:: Excerto selecionado ::
━━━━━━━━━━━━━━━━

Acórdão nº 447/17.3T8BCL.G1 de Tribunal da Relação de Guimarães, 05 de Abril de 2018

Magistrado ResponsávelSANDRA MELO
Data da Resolução05 de Abril de 2018
EmissorTribunal da Relação de Guimarães

Acordam no Tribunal da Relação de Guimarães Autor e Apelante: José, casado, NIF …, residente na Rua …, freguesia de …, concelho de Barcelos, Réus e Apelados: Maria, viúva, …, residente na Rua …, freguesia de …, concelho de Barcelos, na qualidade de herdeira e cabeça-de-casal (cônjuge sobrevivo); F. F.

, casada, residente na Rua …, freguesia de …, concelho de Vila Nova de Famalicão, na qualidade de herdeira (descendente); Manuel, casado, residente no …, freguesia de …, concelho de Barcelos, na qualidade de herdeiro (descendente); P. F.

, casada, residente na Rua …, freguesia de …, concelho da Trofa, na qualidade de herdeira (descendente); M. F., maior, solteiro, residente na Rua …, freguesia de …, concelho de Barcelos; Autos de: (apelação em) ação declarativa constitutiva sob a forma de processo comum.

I.

Relatório O Autor pediu que seja reconhecido e decretado que é filho de Joaquim; que seja ordenado o averbamento de tal paternidade ao assento de nascimento do autor; que sejam os Réus condenados a reconhecer o autor como filho de Joaquim.

Alegou, para tanto e em síntese, que Joaquim é seu pai, falecido em 1 de Junho de 2015; que no período de conceção do Autor a sua mãe não teve relações de índole sexuais com mais ninguém, a qual chegou a confessar aos seus familiares mais próximos que aquele era o pai do Autor. Após a morte de seu pai, o Autor procurou junto da primeira Ré, viúva daquele, o reconhecimento da sua qualidade de filho e herdeiro de Joaquim; era do conhecimento geral entre vizinhos, familiares e amigos que o Autor era filho deste.

A 1ª Ré contestou, por impugnação e excecionando a caducidade do Autor.

Proferido despacho, ao abrigo do princípio da adequação formal, convidando o Autor para, querendo, em dez dias, se pronunciar, face à invocação da caducidade, veio o mesmo fazê-lo, alegando de direito e de facto, nos artigos 35º a 52º, afirmando em súmula, que “O conhecimento pelo autor, de que o finado Joaquim poderia possivelmente ser o seu pretenso pai, foi travado com a morte deste, quando em conversa com a sua mãe, esta lhe transmitiu que o seu pai havia falecido. Até essa data, a sua mãe havia omitido quem de facto seria o seu pretenso pai. Quer porque pretendia evitar o contacto do autor junto do seu pretenso pai, Quer porque ainda sentia mágoa por este a ter deixado a criar uma criança sozinha, sem nunca ter contribuído para o sustento, educação e desenvolvimento da mesma.” Tendo-se procedido a julgamento, veio a ser proferida saneador sentença com, entre outros, os seguintes dispositivos: “Por tal, e por inadmissibilidade legal, consideram-se como não escritos os factos contantes dos pontos 35 a 52 do requerimento de fls. 60 e ss.

Notifique.

… D) Da decisão.

━━━━━━━━━━━━━━━━

:: Tarefas do exercício ::
[1] Enumere todos os réus identificados no acórdão, usando a designação que ali lhes é dada.
[2] De acordo com o acórdão, em que data faleceu Joaquim?
[3] Prossiga com a redação do acórdão sobre o reconhecimento de paternidade, começando logo a seguir à última frase apresentada.

━━━━━━━━━━━━━━━━

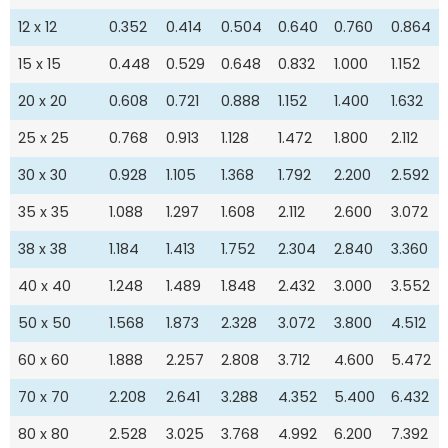
12 x 12
0.352
0.414
0.504
0.640
0.760
0.864
15 x 15
0.448
0.529
0.648
0.832
1.000
1.152
20 x 20
0.608
0.721
0.888
1.152
1.400
1.632
25 x 25
0.768
0.913
1.128
1.472
1.800
2.112
30 x 30
0.928
1.105
1.368
1.792
2.200
2.592
35 x 35
1.088
1.297
1.608
2.112
2.600
3.072
38 x 38
1.184
1.413
1.752
2.304
2.840
3.360
40 x 40
1.248
1.489
1.848
2.432
3.000
3.552
50 x 50
1.568
1.873
2.328
3.072
3.800
4.512
60 x 60
1.888
2.257
2.808
3.712
4.600
5.472
70 x 70
2.208
2.641
3.288
4.352
5.400
6.432
80 x 80
2.528
3.025
3.768
4.992
6.200
7.392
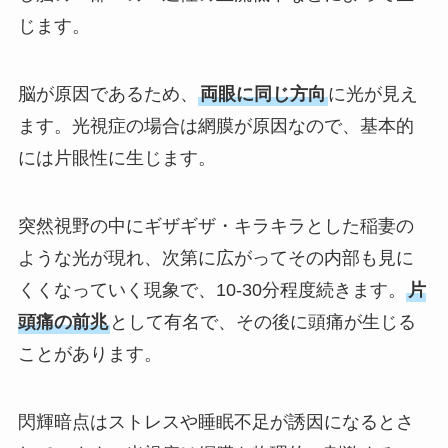
じます。
脳が原因であるため、
両眼に同じ方向
に光が見え
ます。光視症の場合は網膜が原因なので、基本的
には片眼性に生じます。
突然視野の中にギザギザ・キラキラとした稲妻の
ような光が現れ、次第に広がってその内部も見に
くくなっていく現象で、10-30分程度続きます。
片
頭痛の前兆
として有名で、その後に頭痛が生じる
ことがあります。
閃輝暗点はストレスや睡眠不足が誘因になるとさ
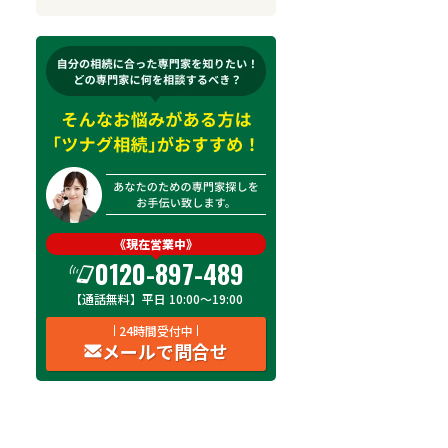
来所不要
オンライン面談可能
初回相談無料
土日祝の相談可能
19時以降電話可能
電話相談可能
LINE予約可能
出張面談可能
《現在営業中》
0120-897-489
【通話無料】平日 10:00～19:00
24時間受付中
メールで問合せ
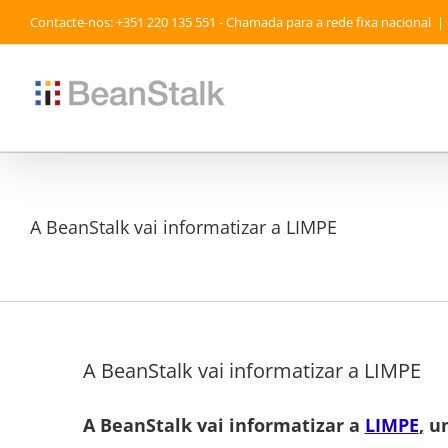
Skip
Contacte-nos: +351 220 135 551 - Chamada para a rede fixa nacional
|
to
content
A BeanStalk vai informatizar a LIMPE
A BeanStalk vai informatizar a LIMPE
A BeanStalk vai informatizar a
LIMPE
,
um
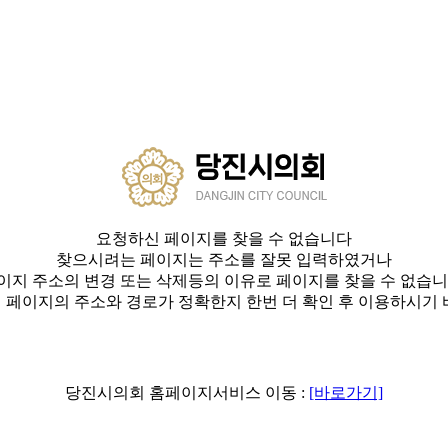
요청하신 페이지를 찾을 수 없습니다
찾으시려는 페이지는 주소를 잘못 입력하였거나
이지 주소의 변경 또는 삭제등의 이유로 페이지를 찾을 수 없습니
 페이지의 주소와 경로가 정확한지 한번 더 확인 후 이용하시기 
당진시의회 홈페이지서비스 이동 :
[바로가기]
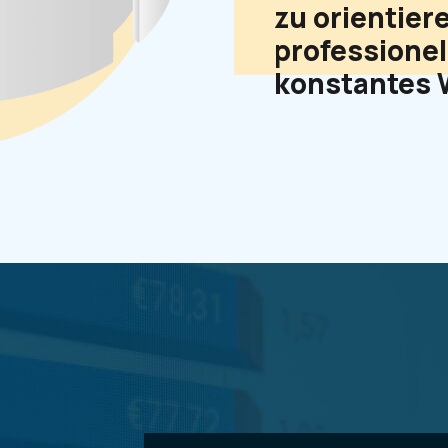
zu orientier
professionel
konstantes 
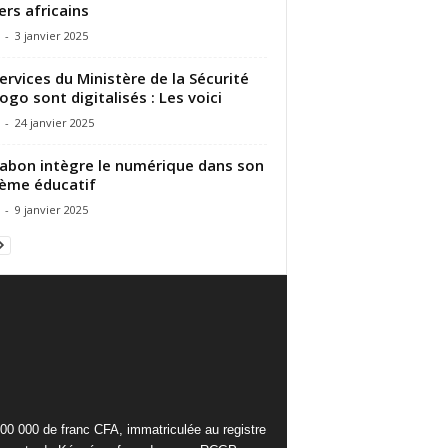
ers africains
-
3 janvier 2025
services du Ministère de la Sécurité
ogo sont digitalisés : Les voici
-
24 janvier 2025
abon intègre le numérique dans son
ème éducatif
-
9 janvier 2025
000 000 de franc CFA, immatriculée au registre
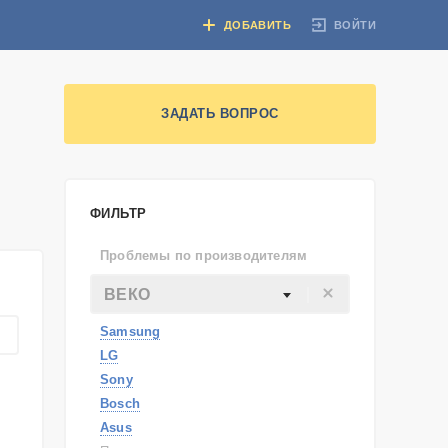
ВОЙТИ
ДОБАВИТЬ
ЗАДАТЬ ВОПРОС
ФИЛЬТР
Проблемы по производителям
ВЕКО
Samsung
LG
Sony
Bosch
Asus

━━━━━━━━━━━━━━━━

:: Respostas às tarefas ::
[1] Maria; F. F.; Manuel; P. F.; M. F.

[2] Joaquim faleceu em 1 de Junho de 2015.

[3]
Face ao exposto, julgo procedente a excepção da caducidade do direito do autor para apurar a sua paternidade.” O presente recurso de apelação foi interposto pela Autora, formulando as seguintes conclusões: I.

Vem o presente recurso interposto da sentença proferida nos autos de processo nº 447/17.3T8BCL, que julgou procedente a exceção da caducidade do direito do recorrente para apurar a sua paternidade, e consequentemente, absolveu os réus do pedido de investigação de paternidade formulado pelo ora recorrente.

II.

O tribunal recorrido não apreciou devidamente a factualidade e a prova carreada ao Processo, pelo que o recorrente não poderá, de forma alguma, aceitar o conteúdo da decisão que ora se coloca em crise.

III.

O conteúdo da decisão viola inúmeros direitos constitucionais, tais como o direito à identidade e historicidade pessoal do filho, direito este constitucionalmente consagrado no artigo 26º da Constituição da República Portuguesa (CRP), o direito ao desenvolvimento da sua personalidade, no sentido da autodeterminação pessoal e do direito ao conhecimento das suas origens, e ainda, o direito a constituir família, na medida em que pretende ver o seu parentesco reconhecido, direito este que se encontra constitucionalmente consagrado no artigo 36º da CRP.

IV.

O Tribunal a quo ao considerar que se encontra caducado o direito do recorrente intentar a acção de investigação de paternidade, nos termos do artigo 1817º nº 1 e nº 3 al. c) do Código Civil, viola direitos fundamentais constitucionalmente consagrados.

V.

Assim, tendo em conta que o teor da douta decisão poderia e deveria, eventualmente, ser outro, suscita-se e requer-se a reapreciação da mesma através do presente recurso.

VI.

O Tribunal a quo fundamentou a sua decisão, que ora se pretende a revogação, em duas partes constituída a primeira pela “alegada ampliação da matéria de facto” por parte do recorrente, e uma segunda respeitante à caducidade do direito do recorrente em ver estabelecida a sua paternidade biológica.

VII.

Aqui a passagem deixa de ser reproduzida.